* [Problem details]
Return all the records, each one exactly as given.

*** Records supplied Section Begins ***

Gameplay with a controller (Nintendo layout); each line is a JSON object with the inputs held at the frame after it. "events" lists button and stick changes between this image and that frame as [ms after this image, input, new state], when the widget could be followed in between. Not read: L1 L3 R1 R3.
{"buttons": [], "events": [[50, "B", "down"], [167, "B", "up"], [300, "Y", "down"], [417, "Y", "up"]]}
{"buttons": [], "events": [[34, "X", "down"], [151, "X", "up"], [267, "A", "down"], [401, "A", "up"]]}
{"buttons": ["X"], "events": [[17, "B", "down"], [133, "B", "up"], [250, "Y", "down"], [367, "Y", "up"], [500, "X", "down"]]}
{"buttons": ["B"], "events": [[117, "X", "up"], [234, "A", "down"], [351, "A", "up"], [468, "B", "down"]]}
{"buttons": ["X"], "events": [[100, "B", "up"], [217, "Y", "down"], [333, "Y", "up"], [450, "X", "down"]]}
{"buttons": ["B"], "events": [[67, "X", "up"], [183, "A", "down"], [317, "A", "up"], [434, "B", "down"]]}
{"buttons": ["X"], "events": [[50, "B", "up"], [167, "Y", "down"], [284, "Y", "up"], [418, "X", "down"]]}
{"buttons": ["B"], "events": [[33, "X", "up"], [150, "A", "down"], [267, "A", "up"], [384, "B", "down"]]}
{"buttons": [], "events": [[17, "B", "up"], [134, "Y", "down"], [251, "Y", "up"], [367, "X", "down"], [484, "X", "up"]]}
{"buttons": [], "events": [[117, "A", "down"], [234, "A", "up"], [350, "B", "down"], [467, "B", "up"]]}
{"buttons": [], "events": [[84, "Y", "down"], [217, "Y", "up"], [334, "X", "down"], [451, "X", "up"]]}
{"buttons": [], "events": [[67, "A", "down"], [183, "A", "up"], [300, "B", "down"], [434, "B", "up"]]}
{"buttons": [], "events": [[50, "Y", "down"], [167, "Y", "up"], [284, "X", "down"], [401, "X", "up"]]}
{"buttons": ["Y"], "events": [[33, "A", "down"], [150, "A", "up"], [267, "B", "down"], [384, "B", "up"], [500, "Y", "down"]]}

*** Records supplied Section Ends ***

* [Result of this task]
Gameplay with a controller (Nintendo layout); each line is a JSON object with the inputs held at the frame after it. "events" lists button and stick changes between this image and that frame as [ms after this image, input, new state], when the widget could be followed in between. Not read: L1 L3 R1 R3.
{"buttons": [], "events": [[50, "B", "down"], [167, "B", "up"], [300, "Y", "down"], [417, "Y", "up"]]}
{"buttons": [], "events": [[34, "X", "down"], [151, "X", "up"], [267, "A", "down"], [401, "A", "up"]]}
{"buttons": ["X"], "events": [[17, "B", "down"], [133, "B", "up"], [250, "Y", "down"], [367, "Y", "up"], [500, "X", "down"]]}
{"buttons": ["B"], "events": [[117, "X", "up"], [234, "A", "down"], [351, "A", "up"], [468, "B", "down"]]}
{"buttons": ["X"], "events": [[100, "B", "up"], [217, "Y", "down"], [333, "Y", "up"], [450, "X", "down"]]}
{"buttons": ["B"], "events": [[67, "X", "up"], [183, "A", "down"], [317, "A", "up"], [434, "B", "down"]]}
{"buttons": ["X"], "events": [[50, "B", "up"], [167, "Y", "down"], [284, "Y", "up"], [418, "X", "down"]]}
{"buttons": ["B"], "events": [[33, "X", "up"], [150, "A", "down"], [267, "A", "up"], [384, "B", "down"]]}
{"buttons": [], "events": [[17, "B", "up"], [134, "Y", "down"], [251, "Y", "up"], [367, "X", "down"], [484, "X", "up"]]}
{"buttons": [], "events": [[117, "A", "down"], [234, "A", "up"], [350, "B", "down"], [467, "B", "up"]]}
{"buttons": [], "events": [[84, "Y", "down"], [217, "Y", "up"], [334, "X", "down"], [451, "X", "up"]]}
{"buttons": [], "events": [[67, "A", "down"], [183, "A", "up"], [300, "B", "down"], [434, "B", "up"]]}
{"buttons": [], "events": [[50, "Y", "down"], [167, "Y", "up"], [284, "X", "down"], [401, "X", "up"]]}
{"buttons": ["Y"], "events": [[33, "A", "down"], [150, "A", "up"], [267, "B", "down"], [384, "B", "up"], [500, "Y", "down"]]}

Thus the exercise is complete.